Vicky: Sure! Here’s an example using the “textPath” element:

+++

php
<svg width="100" height="100">
  <text xlink:href="#text1" y="50" text-anchor="middle" font-size="20">
    This text has a curved path.
  </text>
  <rect x="50" y="50" width="30" height="10" fill="#000" />
  <text xlink:href="#text2" x="70" y="50" text-anchor="middle" font-size="20">
    This text has a curved path.
  </text>
</svg>

+++

And here’s an example using the “text” element:

+++

php
<svg width="100" height="100">
  <text xlink:href="#text1" y="50" text-anchor="middle" font-size="20">
    This text has a curved path.
  </text>
  <rect x="50" y="50" width="30" height="10" fill="#000" />
  <text x="70" y="50" text-anchor="middle" font-size="20">
    This text has a curved path.
  </text>
</svg>

+++

*Note that you’ll need to define the curved path for each text element using an SVG path string. In this case, the path strings are #text1 and #text2.

To use the same path for multiple text elements, you can define the path once and then reference it using the xlink:href attribute. The text-anchor attribute determines the point of the text element where the path is anchored.*

(no idea why Lemmy doesn’t italicize that last text part)
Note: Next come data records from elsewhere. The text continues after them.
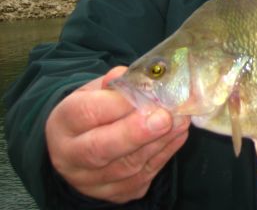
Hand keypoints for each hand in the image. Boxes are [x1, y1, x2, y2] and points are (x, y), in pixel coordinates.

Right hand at [45, 66, 189, 202]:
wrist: (82, 144)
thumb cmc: (95, 109)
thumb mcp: (97, 90)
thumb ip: (115, 84)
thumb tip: (135, 76)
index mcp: (64, 123)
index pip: (86, 114)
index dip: (117, 104)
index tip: (146, 94)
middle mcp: (70, 156)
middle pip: (100, 149)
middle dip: (136, 133)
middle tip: (164, 117)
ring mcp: (90, 180)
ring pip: (127, 166)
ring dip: (159, 142)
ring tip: (180, 121)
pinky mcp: (113, 193)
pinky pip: (141, 178)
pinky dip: (164, 155)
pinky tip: (177, 136)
13B-Vicky gave more code, no idea which code example is better. 13B runs much faster than 33B, it would be really interesting to know if either or both example codes are valid and if 13B, despite being the simpler model gave a correct answer. 33B is a preview model not the final version.

What I am noticing is that neither has actually used the textPath element, though 33B used text-path, no idea if that exists.

p.s. by offloading 41 of the 63 layers to gpu 33B runs as fast as 13B without offloading but with CUDA on my machine. Very interesting.